In almost all of the analysis work that I've ever done I use:
set.seed(42)
It's an homage to Hitchhiker's Guide to the Galaxy. But I'm wondering if I'm creating bias by using the same seed over and over.
In almost all of the analysis work that I've ever done I use:
set.seed(42)
It's an homage to Hitchhiker's Guide to the Galaxy. But I'm wondering if I'm creating bias by using the same seed over and over.
There is no bias if the RNG is any good. By always using the same seed you are, however, creating a strong interdependence among all the simulations you perform in your career. This creates an unusual kind of risk.
By using the same seed each time, either you are always getting a pretty nice pseudorandom sequence and all your work goes well or--with very low but non-zero probability--you are always using a pretty bad sequence and your simulations are not as representative of the underlying distributions as you think they might be. Either all your work is pretty good or all of it is pretty lousy!
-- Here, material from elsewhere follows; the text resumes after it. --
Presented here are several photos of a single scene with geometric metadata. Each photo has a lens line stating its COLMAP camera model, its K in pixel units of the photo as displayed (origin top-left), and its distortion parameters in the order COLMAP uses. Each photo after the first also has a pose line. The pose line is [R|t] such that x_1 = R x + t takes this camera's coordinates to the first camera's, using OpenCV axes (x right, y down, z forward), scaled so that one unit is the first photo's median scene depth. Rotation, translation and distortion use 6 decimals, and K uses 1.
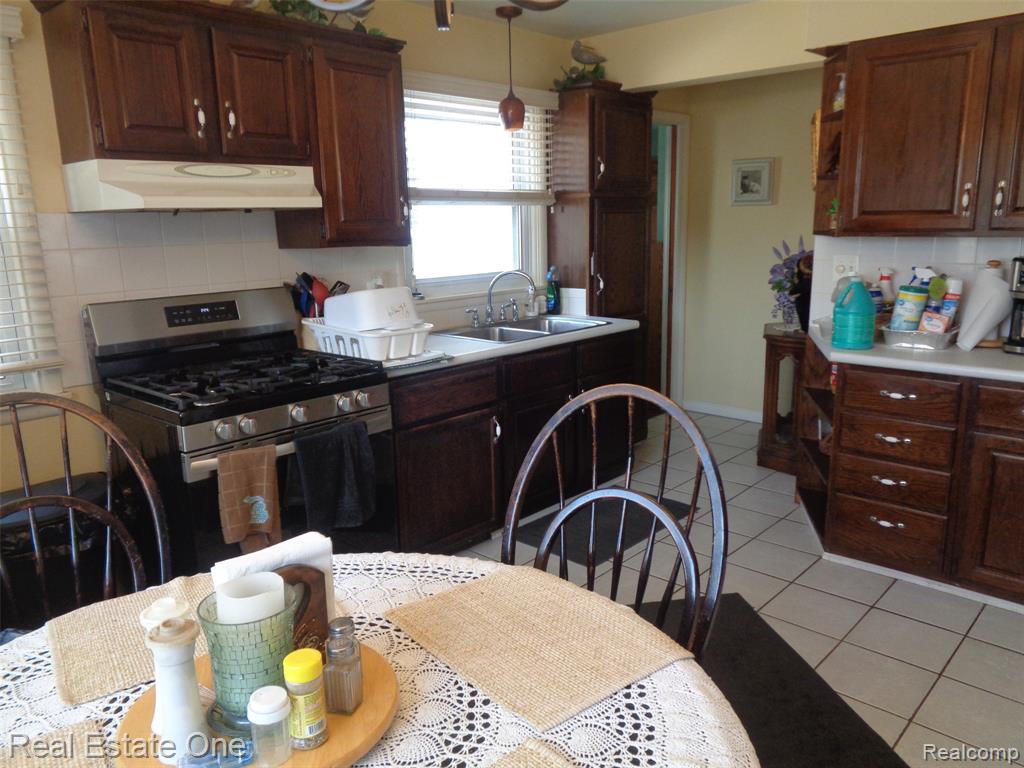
lens RADIAL K [[782.3, 0, 517.2], [0, 782.3, 376.4], [0, 0, 1]] dist [0.033866, 0.011699]
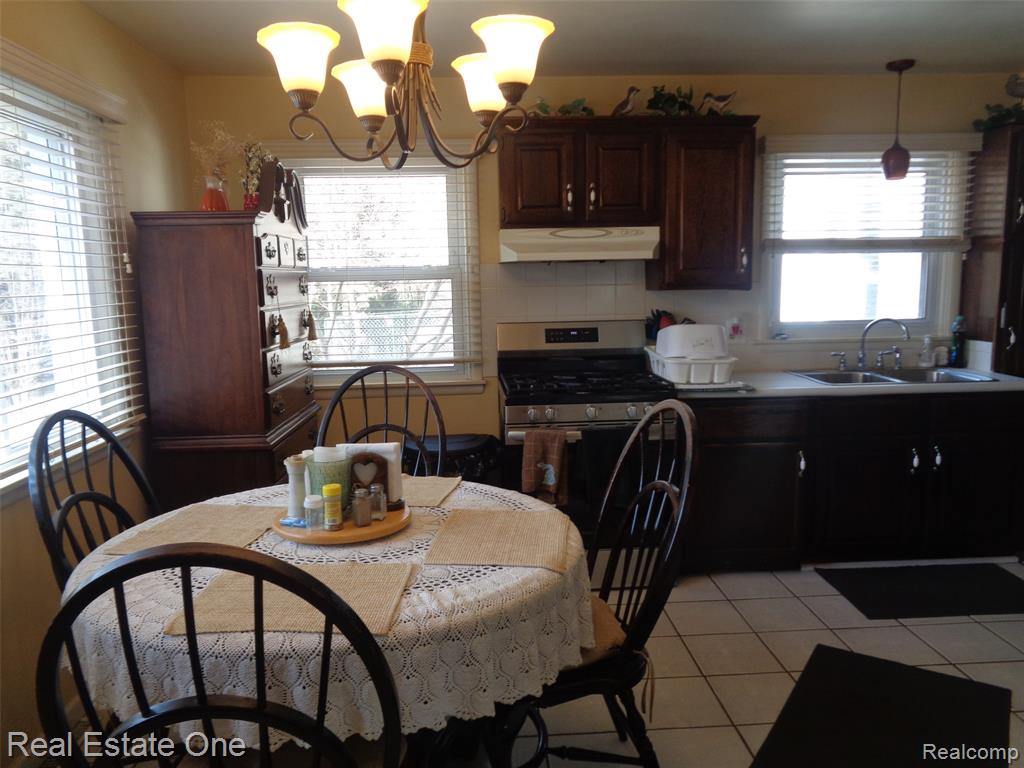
lens RADIAL K [[782.3, 0, 517.2], [0, 782.3, 376.4], [0, 0, 1]] dist [0.033866, 0.011699]
pose [[0.727527, 0.101407, -0.678544, 0.441208], [-0.137840, 0.990455, 0.000232, 0.004003], [0.672090, 0.093362, 0.734560, -0.058104]]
Contrast this with using truly random starting seeds each time. Once in a very long while you might obtain a sequence of random values that is not representative of the distribution you are modeling, but most of the time you would be just fine. If you never attempted to reproduce your own work (with a new seed), then once or twice in your career you might get misleading results, but the vast majority of the time you will be ok.
There is a simple and obvious cure: Always, always check your work by restarting with another seed. It's virtually impossible that two seeds accidentally will give misleading results in the same way.
On the other hand, there is extraordinary merit in having a well-known "personal seed": it shows the world you are being honest. A sly, subtle way to lie with simulations is to repeat them until they give you a predetermined outcome. Here's a working R
example to "demonstrate" that even a fair coin is highly likely to land heads more than half the time:
n.flips <- 100
seeds <- 1:10^3
#
# Run some preliminary simulations.
#
results <- sapply(seeds, function(seed) {
set.seed(seed)
mean(runif(n.flips) > 1/2)
})
#
# Now do the "real" simulation.
#
seed <- seeds[which.max(results)]
set.seed(seed)
x <- mean(runif(n.flips) > 1/2)
z <- (x - 1/2) * 2 * sqrt(n)
cat("Mean:", x, "Z:", z, "p-value:", pnorm(z, lower.tail=FALSE), "\n")
By looking at a wider range of seeds (from $1$ through $10^6$), I was able to find a congenial one: 218134. When you start with this as the seed, the resulting $100$ simulated coin flips exhibit $75$ heads! That is significantly different from the expected value of $50$ ($p=0.000004$).
The implications can be fascinating and important. For instance, if I knew in advance whom I would be recruiting into a randomized double-blind controlled trial, and in what order (which I might be able to control as a university professor testing a group of captive undergraduates or lab rats), then beforehand I could run such a set of simulations to find a seed that groups the students more to my liking to favor whatever I was hoping to "prove." I could include the planned order and that seed in my experimental plan before conducting the experiment, thereby creating a procedure that no critical reviewer could ever impeach--but nevertheless stacking the deck in my favor. (I believe there are entire branches of pseudoscience that use some variant of this trick to gain credibility. Would you believe I actually used ESP to control the computer? I can do it at a distance with yours, too!)
Somebody whose default seed is known cannot play this game.
My personal seed is 17, as a large proportion of my posts attest (currently 155 out of 161 posts that set a seed use this one). In R
it is a difficult seed to work with, because (as it turns out) most small datasets I create with it have a strong outlier. That's not a bad characteristic ... .
As stated above, a good RNG will not generate bias under from using the same seed. However, there will be a correlation among the results. (The same pseudo-random number will start each computation.) Whether this matters isn't a matter of mathematics.
Using the same seed is OK at times: for debugging or when you know you want correlated results.